::: Study material :::

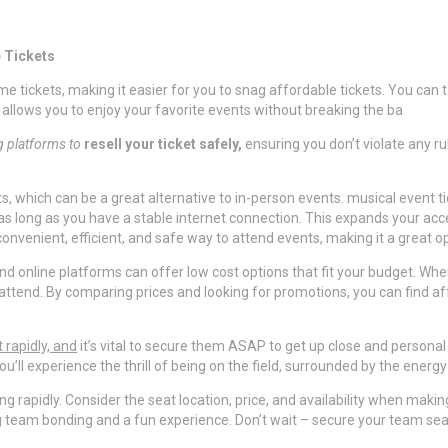
 Tickets
 tickets, making it easier for you to snag affordable tickets. You can
 allows you to enjoy your favorite events without breaking the ba
ng platforms to
resell your ticket safely,
ensuring you don’t violate any rul
ts, which can be a great alternative to in-person events. musical event 
s long as you have a stable internet connection. This expands your acc
a convenient, efficient, and safe way to attend events, making it a great
d online platforms can offer low cost options that fit your budget. When
ttend. By comparing prices and looking for promotions, you can find affo
t rapidly, and
it’s vital to secure them ASAP to get up close and personal w
u’ll experience the thrill of being on the field, surrounded by the energy
g rapidly. Consider the seat location, price, and availability when making
 team bonding and a fun experience. Don’t wait – secure your team sea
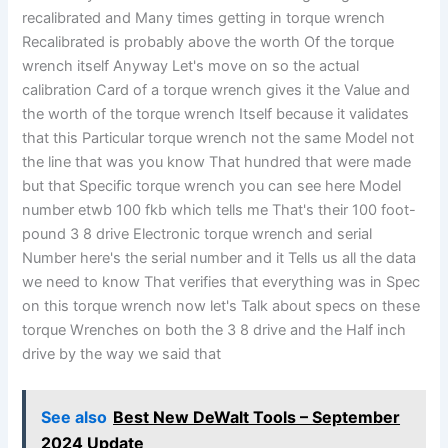
recalibrated and Many times getting in torque wrench
Recalibrated is probably above the worth Of the torque
wrench itself Anyway Let's move on so the actual
calibration Card of a torque wrench gives it the Value and
the worth of the torque wrench Itself because it validates
that this Particular torque wrench not the same Model not
the line that was you know That hundred that were made
but that Specific torque wrench you can see here Model
number etwb 100 fkb which tells me That's their 100 foot-
pound 3 8 drive Electronic torque wrench and serial
Number here's the serial number and it Tells us all the data
we need to know That verifies that everything was in Spec
on this torque wrench now let's Talk about specs on these
torque Wrenches on both the 3 8 drive and the Half inch
drive by the way we said that
See also
Best New DeWalt Tools – September
2024 Update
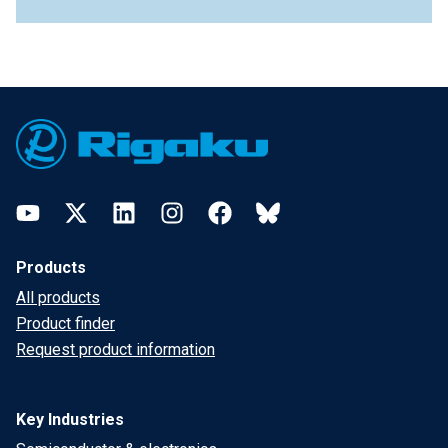
Footer
YouTube
Twitter
LinkedIn
Instagram
Facebook
Bluesky
Products
All products
Product finder
Request product information
Key Industries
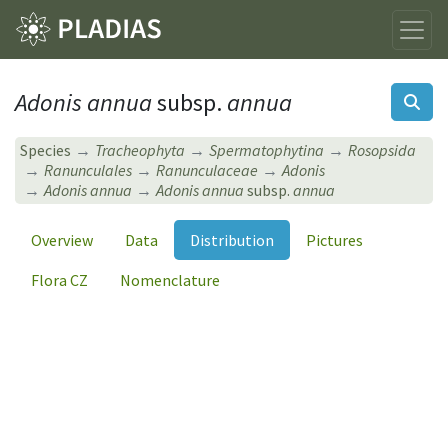
Adonis annua
subsp.
annua
Species
Tracheophyta
Spermatophytina
Rosopsida
Ranunculales
Ranunculaceae
Adonis
Adonis annua
Adonis annua
subsp.
annua
Overview
Data
Distribution
Pictures
Flora CZ
Nomenclature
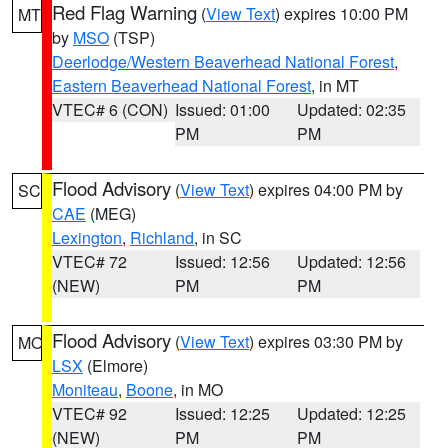
Red Flag Warning
(
View Text
) expires 10:00 PM
MT
by
MSO
(TSP)
Deerlodge/Western Beaverhead National Forest
,
Eastern Beaverhead National Forest
, in MT
VTEC# 6 (CON)
Issued: 01:00
Updated: 02:35
PM
PM
Flood Advisory
(
View Text
) expires 04:00 PM by
SC
CAE
(MEG)
Lexington
,
Richland
, in SC
VTEC# 72
Issued: 12:56
Updated: 12:56
(NEW)
PM
PM
Flood Advisory
(
View Text
) expires 03:30 PM by
MO
LSX
(Elmore)
Moniteau
,
Boone
, in MO
VTEC# 92
Issued: 12:25
Updated: 12:25
(NEW)
PM
PM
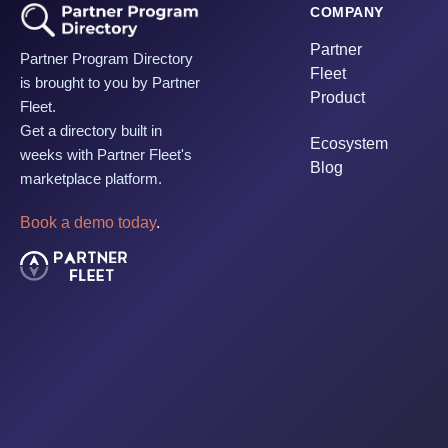
COMPANY
Partner
Partner Program Directory
Fleet
is brought to you by Partner
Product
Fleet.
Get a directory built in
Ecosystem
weeks with Partner Fleet's
Blog
marketplace platform.
Book a demo today
.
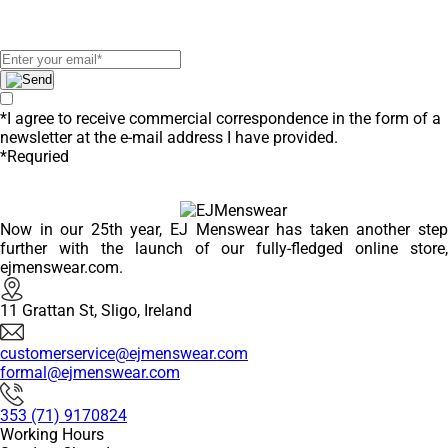
receive exclusive offers!
*I agree to receive commercial correspondence in the form of a
newsletter at the e-mail address I have provided.
*Requried
Now in our 25th year, EJ Menswear has taken another step
further with the launch of our fully-fledged online store,
ejmenswear.com.
11 Grattan St, Sligo, Ireland
customerservice@ejmenswear.com
formal@ejmenswear.com
353 (71) 9170824
Working Hours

:::

# What is expected:
Print every record above exactly, but no pictures.

# Result for this task:
 Tickets
 tickets, making it easier for you to snag affordable tickets. You can
 allows you to enjoy your favorite events without breaking the ba
ng platforms to
resell your ticket safely,
ensuring you don’t violate any rul
ts, which can be a great alternative to in-person events. musical event 
s long as you have a stable internet connection. This expands your acc
a convenient, efficient, and safe way to attend events, making it a great
d online platforms can offer low cost options that fit your budget. When
ttend. By comparing prices and looking for promotions, you can find affo
t rapidly, and
it’s vital to secure them ASAP to get up close and personal w
u’ll experience the thrill of being on the field, surrounded by the energy
g rapidly. Consider the seat location, price, and availability when making
 team bonding and a fun experience. Don’t wait – secure your team sea
recalibrated and Many times getting in torque wrench
Recalibrated is probably above the worth Of the torque
wrench itself Anyway Let's move on so the actual
calibration Card of a torque wrench gives it the Value and
the worth of the torque wrench Itself because it validates
that this Particular torque wrench not the same Model not
the line that was you know That hundred that were made
but that Specific torque wrench you can see here Model
number etwb 100 fkb which tells me That's their 100 foot-
pound 3 8 drive Electronic torque wrench and serial
Number here's the serial number and it Tells us all the data
we need to know That verifies that everything was in Spec
on this torque wrench now let's Talk about specs on these
torque Wrenches on both the 3 8 drive and the Half inch
drive by the way we said that
See also
Best New DeWalt Tools – September
2024 Update
Footer
YouTube
Twitter
LinkedIn
Instagram
Facebook
Bluesky
Products
All products
Product finder
Request product information
Key Industries
Adonis annua
subsp.
annua
Species
Tracheophyta
Spermatophytina
Rosopsida
Ranunculales
Ranunculaceae
Adonis
Adonis annua
Adonis annua
subsp.
annua
Overview
Data
Distribution
Pictures
Flora CZ
Nomenclature
Red Flag Warning
(
View Text
) expires 10:00 PM
MT
by
MSO
(TSP)
Deerlodge/Western Beaverhead National Forest
,
Eastern Beaverhead National Forest
, in MT
VTEC# 6 (CON)
Issued: 01:00
Updated: 02:35
PM
PM
Flood Advisory
(
View Text
) expires 04:00 PM by
SC
CAE
(MEG)
Lexington
,
Richland
, in SC
VTEC# 72
Issued: 12:56
Updated: 12:56
(NEW)
PM
PM
Flood Advisory
(
View Text
) expires 03:30 PM by
MO
LSX
(Elmore)
Moniteau
,
Boone
, in MO
VTEC# 92
Issued: 12:25
Updated: 12:25
(NEW)
PM
PM
COMPANY
Partner
Partner Program Directory
Fleet
is brought to you by Partner
Product
Fleet.
Get a directory built in
Ecosystem
weeks with Partner Fleet's
Blog
marketplace platform.
Book a demo today
.
receive exclusive offers!
*I agree to receive commercial correspondence in the form of a
newsletter at the e-mail address I have provided.
*Requried
Now in our 25th year, EJ Menswear has taken another step
further with the launch of our fully-fledged online store,
ejmenswear.com.
11 Grattan St, Sligo, Ireland
customerservice@ejmenswear.com
formal@ejmenswear.com
353 (71) 9170824
Working Hours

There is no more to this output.